What to make of what they have to offer in the two distinct gallery spaces hiding up there above the pub also known as The Approach. Still not sure why they choose to hide up there rather than hint that there might just be a rather big and often very rewarding art gallery up those awkward stairs is still a bit of a mystery, I guess it does in some kind of way add to the drama of it all,some sort of secret that only those who know know. And as is (almost) always the case, there are two shows opening at the same time in the two gallery rooms tonight.
Sara Barker is in the small annexe space with a show called [hems], it is her work that has attracted us to the gallery tonight – “For [hems], Glasgow-based artist Sara Barker is showing a series of new sculptures. The title takes its inspiration from the humble edge that borders a skirt, handkerchief, or sleeve; a neat and folded trim, tucking away the messy tangles of loose thread and fabric underneath. In relation to Barker’s sculptures, the hem evokes figurative associations, making connections to the things which contain and hold the body. The hem also draws attention to the physical – as well as metaphorical – edges and borders of things: both the works themselves and the exhibition as a whole are in a capsulated form. Though smaller than much of her previous work, the pieces in this new series retain Barker’s distinctive artistic language where she blurs the thresholds between sculpture, painting and drawing. Employing these disciplines and their associated materials and techniques, Barker’s sculptures create both physical and metaphysical space, sometimes expansive, and at others, claustrophobic”.
The Annexe gallery is small, it probably makes the pieces feel larger than they actually are, they do feel big, dare I say larger than life? And it is about the edges, the associations the bits where bits meet other bits, it is all about the bits, the tangles, the angles the bits that feel like they’ve fallen off buildings exposing the wire that holds together the concrete. There’s lots here, there’s lot in each piece, they’re all on the wall but you do find yourself changing your angle of view, trying to get a look from the side, from beneath, from around the corner and you are tempted to reach in an peel back a layer or lift a hem.

**EXPLORE THE MATERIAL:**
1. Can you repeat the gallery review word for word, starting at "What to make" and ending at "gallery rooms tonight."?
2. Could you rewrite the full listing with "Gouda" changed to "Utrecht" wherever it occurs, keeping everything else the same?

**EXERCISE INPUT:**
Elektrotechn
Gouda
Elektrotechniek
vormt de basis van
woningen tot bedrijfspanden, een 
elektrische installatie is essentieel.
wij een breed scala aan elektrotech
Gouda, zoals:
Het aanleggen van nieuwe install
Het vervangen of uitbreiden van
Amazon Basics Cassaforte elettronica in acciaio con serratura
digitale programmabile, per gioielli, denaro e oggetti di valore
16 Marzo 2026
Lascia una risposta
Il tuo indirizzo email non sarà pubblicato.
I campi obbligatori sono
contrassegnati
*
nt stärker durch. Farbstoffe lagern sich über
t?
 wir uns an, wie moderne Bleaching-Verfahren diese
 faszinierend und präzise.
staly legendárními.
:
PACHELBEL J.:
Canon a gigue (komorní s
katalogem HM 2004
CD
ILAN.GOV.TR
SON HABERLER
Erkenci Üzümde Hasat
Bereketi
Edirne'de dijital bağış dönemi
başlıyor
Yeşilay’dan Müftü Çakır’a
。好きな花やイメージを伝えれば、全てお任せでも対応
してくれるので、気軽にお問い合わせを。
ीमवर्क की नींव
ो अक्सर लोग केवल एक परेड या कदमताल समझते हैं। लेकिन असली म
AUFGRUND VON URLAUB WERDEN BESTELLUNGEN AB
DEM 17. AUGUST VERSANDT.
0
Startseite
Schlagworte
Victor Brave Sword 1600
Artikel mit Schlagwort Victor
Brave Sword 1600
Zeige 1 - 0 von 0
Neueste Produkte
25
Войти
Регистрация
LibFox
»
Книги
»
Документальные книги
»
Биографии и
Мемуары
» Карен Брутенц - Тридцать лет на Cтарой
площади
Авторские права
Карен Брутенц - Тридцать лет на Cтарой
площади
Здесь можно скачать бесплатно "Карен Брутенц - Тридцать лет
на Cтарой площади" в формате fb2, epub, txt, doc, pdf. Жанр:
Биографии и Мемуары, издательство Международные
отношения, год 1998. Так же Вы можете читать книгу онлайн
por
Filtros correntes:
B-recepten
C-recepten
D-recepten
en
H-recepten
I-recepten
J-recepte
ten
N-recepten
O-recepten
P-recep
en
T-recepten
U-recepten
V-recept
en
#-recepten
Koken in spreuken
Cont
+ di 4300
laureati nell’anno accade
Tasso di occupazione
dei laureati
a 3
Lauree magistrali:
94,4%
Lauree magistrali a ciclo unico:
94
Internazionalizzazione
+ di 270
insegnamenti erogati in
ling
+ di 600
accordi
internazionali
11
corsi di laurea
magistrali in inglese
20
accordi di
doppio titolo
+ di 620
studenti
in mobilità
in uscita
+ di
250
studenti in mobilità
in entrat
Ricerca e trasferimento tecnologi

**PER-TASK OUTPUTS:**
1.
What to make of what they have to offer in the two distinct gallery spaces hiding up there above the pub also known as The Approach. Still not sure why they choose to hide up there rather than hint that there might just be a rather big and often very rewarding art gallery up those awkward stairs is still a bit of a mystery, I guess it does in some kind of way add to the drama of it all,some sort of secret that only those who know know. And as is (almost) always the case, there are two shows opening at the same time in the two gallery rooms tonight.

2.
Elektrotechn
Utrecht
Elektrotechniek
vormt de basis van
woningen tot bedrijfspanden, een 
elektrische installatie is essentieel.
wij een breed scala aan elektrotech
Utrecht, zoals:
Het aanleggen van nieuwe install
Het vervangen of uitbreiden van
Amazon Basics Cassaforte elettronica in acciaio con serratura
digitale programmabile, per gioielli, denaro e oggetti di valore
16 Marzo 2026
Lascia una risposta
Il tuo indirizzo email non sarà pubblicato.
I campi obbligatori sono
contrassegnati
*
nt stärker durch. Farbstoffe lagern sich über
t?
 wir uns an, wie moderne Bleaching-Verfahren diese
 faszinierend und präzise.
staly legendárními.
:
PACHELBEL J.:
Canon a gigue (komorní s
katalogem HM 2004
CD
ILAN.GOV.TR
SON HABERLER
Erkenci Üzümde Hasat
Bereketi
Edirne'de dijital bağış dönemi
başlıyor
Yeşilay’dan Müftü Çakır’a
。好きな花やイメージを伝えれば、全てお任せでも対応
してくれるので、気軽にお問い合わせを。
ीमवर्क की नींव
ो अक्सर लोग केवल एक परेड या कदमताल समझते हैं। लेकिन असली म
AUFGRUND VON URLAUB WERDEN BESTELLUNGEN AB
DEM 17. AUGUST VERSANDT.
0
Startseite
Schlagworte
Victor Brave Sword 1600
Artikel mit Schlagwort Victor
Brave Sword 1600
Zeige 1 - 0 von 0
Neueste Produkte
25
Войти
Регистрация
LibFox
»
Книги
»
Документальные книги
»
Биографии и
Мемуары
» Карен Брутенц - Тридцать лет на Cтарой
площади
Авторские права
Карен Брутенц - Тридцать лет на Cтарой
площади
Здесь можно скачать бесплатно "Карен Брутенц - Тридцать лет
на Cтарой площади" в формате fb2, epub, txt, doc, pdf. Жанр:
Биографии и Мемуары, издательство Международные
отношения, год 1998. Так же Вы можете читать книгу онлайн
por
Filtros correntes:
B-recepten
C-recepten
D-recepten
en
H-recepten
I-recepten
J-recepte
ten
N-recepten
O-recepten
P-recep
en
T-recepten
U-recepten
V-recept
en
#-recepten
Koken in spreuken
Cont
+ di 4300
laureati nell’anno accade
Tasso di occupazione
dei laureati
a 3
Lauree magistrali:
94,4%
Lauree magistrali a ciclo unico:
94
Internazionalizzazione
+ di 270
insegnamenti erogati in
ling
+ di 600
accordi
internazionali
11
corsi di laurea
magistrali in inglese
20
accordi di
doppio titolo
+ di 620
studenti
in mobilità
in uscita
+ di
250
studenti in mobilità
in entrat
Ricerca e trasferimento tecnologi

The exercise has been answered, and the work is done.